→ Problem details
Reproduce the text in the entries below line for line, without changing anything, and omit the pictures from your answer.

→ Data provided
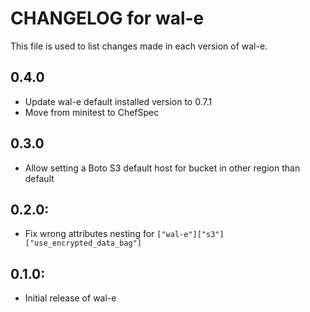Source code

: # CHANGELOG for wal-e

This file is used to list changes made in each version of wal-e.

## 0.4.0

* Update wal-e default installed version to 0.7.1
* Move from minitest to ChefSpec

## 0.3.0

* Allow setting a Boto S3 default host for bucket in other region than default

## 0.2.0:

* Fix wrong attributes nesting for `["wal-e"]["s3"]["use_encrypted_data_bag"]`

## 0.1.0:

* Initial release of wal-e
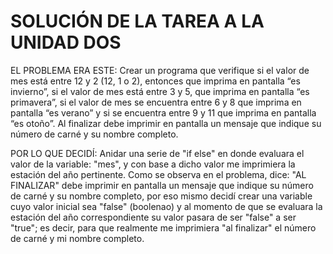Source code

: # SOLUCIÓN DE LA TAREA A LA UNIDAD DOS

EL PROBLEMA ERA ESTE: 
Crear un programa que verifique si el valor de mes está entre 12 y 2 (12, 1 o 2), entonces que imprima en pantalla “es invierno”, si el valor de mes está entre 3 y 5, que imprima en pantalla “es primavera”, si el valor de mes se encuentra entre 6 y 8 que imprima en pantalla “es verano” y si se encuentra entre 9 y 11 que imprima en pantalla “es otoño”. Al finalizar debe imprimir en pantalla un mensaje que indique su número de carné y su nombre completo.

POR LO QUE DECIDÍ:
Anidar una serie de "if else" en donde evaluara el valor de la variable: "mes", y con base a dicho valor me imprimiera la estación del año pertinente. Como se observa en el problema, dice: "AL FINALIZAR" debe imprimir en pantalla un mensaje que indique su número de carné y su nombre completo, por eso mismo decidí crear una variable cuyo valor inicial sea "false" (boolenao) y al momento de que se evaluara la estación del año correspondiente su valor pasara de ser "false" a ser "true"; es decir, para que realmente me imprimiera "al finalizar" el número de carné y mi nombre completo.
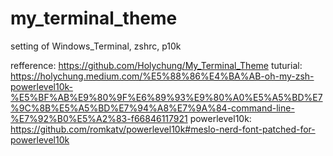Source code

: # my_terminal_theme
setting of Windows_Terminal, zshrc, p10k 

refference: https://github.com/Holychung/My_Terminal_Theme
tuturial: https://holychung.medium.com/%E5%88%86%E4%BA%AB-oh-my-zsh-powerlevel10k-%E5%BF%AB%E9%80%9F%E6%89%93%E9%80%A0%E5%A5%BD%E7%9C%8B%E5%A5%BD%E7%94%A8%E7%9A%84-command-line-%E7%92%B0%E5%A2%83-f66846117921
powerlevel10k: https://github.com/romkatv/powerlevel10k#meslo-nerd-font-patched-for-powerlevel10k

→ Task solution
Source code

: # CHANGELOG for wal-e

This file is used to list changes made in each version of wal-e.

## 0.4.0

* Update wal-e default installed version to 0.7.1
* Move from minitest to ChefSpec

## 0.3.0

* Allow setting a Boto S3 default host for bucket in other region than default

## 0.2.0:

* Fix wrong attributes nesting for `["wal-e"]["s3"]["use_encrypted_data_bag"]`

## 0.1.0:

* Initial release of wal-e
Source code

: # SOLUCIÓN DE LA TAREA A LA UNIDAD DOS

EL PROBLEMA ERA ESTE: 
Crear un programa que verifique si el valor de mes está entre 12 y 2 (12, 1 o 2), entonces que imprima en pantalla “es invierno”, si el valor de mes está entre 3 y 5, que imprima en pantalla “es primavera”, si el valor de mes se encuentra entre 6 y 8 que imprima en pantalla “es verano” y si se encuentra entre 9 y 11 que imprima en pantalla “es otoño”. Al finalizar debe imprimir en pantalla un mensaje que indique su número de carné y su nombre completo.

POR LO QUE DECIDÍ:
Anidar una serie de "if else" en donde evaluara el valor de la variable: "mes", y con base a dicho valor me imprimiera la estación del año pertinente. Como se observa en el problema, dice: "AL FINALIZAR" debe imprimir en pantalla un mensaje que indique su número de carné y su nombre completo, por eso mismo decidí crear una variable cuyo valor inicial sea "false" (boolenao) y al momento de que se evaluara la estación del año correspondiente su valor pasara de ser "false" a ser "true"; es decir, para que realmente me imprimiera "al finalizar" el número de carné y mi nombre completo.
Source code

: # my_terminal_theme
setting of Windows_Terminal, zshrc, p10k 

refference: https://github.com/Holychung/My_Terminal_Theme
tuturial: https://holychung.medium.com/%E5%88%86%E4%BA%AB-oh-my-zsh-powerlevel10k-%E5%BF%AB%E9%80%9F%E6%89%93%E9%80%A0%E5%A5%BD%E7%9C%8B%E5%A5%BD%E7%94%A8%E7%9A%84-command-line-%E7%92%B0%E5%A2%83-f66846117921
powerlevel10k: https://github.com/romkatv/powerlevel10k#meslo-nerd-font-patched-for-powerlevel10k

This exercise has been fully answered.